Mexican Orange Dwarf Crayfish (CPO) is giving birth in my breeding box right now!

In fact, she is not delivering them and babies are not hatching. They have hatched about a week ago and were hanging on their mother. They are *landing *now 

As you might remember I had bunch of CPO babies. Unfortunately, they all died for now. I keep them in a good aquarium, but they might needed something I haven't given them.
The second time I miss 'landing' moment of babies and they all are gone.

The is a third attempt, I hope this time it will be better.

There are several baby crays that are on the ground now. The female is slowly swinging her abdomen to shake babies away ...


----------



## igor.kanshyn (Jan 14, 2010)

*Some photos.*

It's how that babies look like.
Hint: Black dots are eyes


----------



## Tropicana (Feb 15, 2009)

Neat!, Great shots too.


----------



## ShrimpieLove (Apr 26, 2010)

Wow that is amazing! The babies must be very cute when they are walking around!


----------



## igor.kanshyn (Jan 14, 2010)

ShrimpieLove said:


> Wow that is amazing! The babies must be very cute when they are walking around!


They look like 2-week shrimps with bigger chest.


----------



## igor.kanshyn (Jan 14, 2010)

*Guessing a good home for babies*

Almost all baby crays have landed today.

Having majority of previous bunch dead in that breeding box, I was looking for a new place to grow them today.

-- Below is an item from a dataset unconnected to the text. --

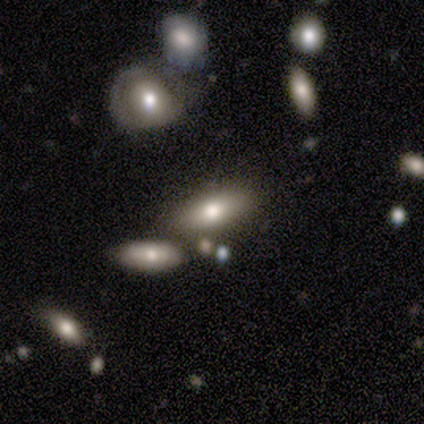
This is clearly a smooth galaxy (100%). How rounded: clearly in between (80%). Merging: clearly none (80%).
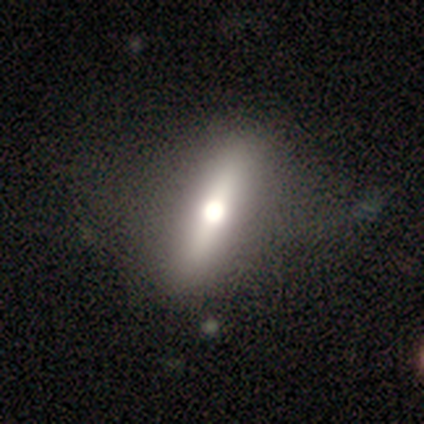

I decided to try different places.
So, I put them into *6 different tank*s, *left some in the breeding box* and put some into a *plastic box with no filter*, but good aquarium water.
Baby crayfish are located in tanks with ordinary water, soft and hard water.

The only problem with that is that I will not see dead bodies, crays are so small now. They will be alive or just disappear.
Let's wish them luck


----------



## Greg_o (Mar 4, 2010)

Good luck Igor, and those are some crazy pictures you got!


----------



## igor.kanshyn (Jan 14, 2010)

Thank you.

I keep 10 of them in a plastic box with some rocks on the bottom. So far so good, they all are alive.


----------



## Ciddian (Mar 15, 2006)

Good luck! I miss having baby crays.. I had a batch of electric blues soo soo long ago.


----------



## igor.kanshyn (Jan 14, 2010)

Yeah, babies are more fragile than adults by far


----------



## mrobson (Mar 5, 2011)

cool little guys just make sure you have lots of hiding places as i hear the little guys will eat each other when they molt.


----------



## igor.kanshyn (Jan 14, 2010)

mrobson said:


> cool little guys just make sure you have lots of hiding places as i hear the little guys will eat each other when they molt.


I haven't seen them really attacking each other. Usually when they meet, they both jump out (got scared, as I see) simultaneously. 
I try to feed them carefully.


----------



## novice (Mar 14, 2006)

Igor, I understand some breeders use plastic drinking straws cut up into halves/qtrs as hiding places - dont know how they weigh them down - 

Nice shot of the babies.


----------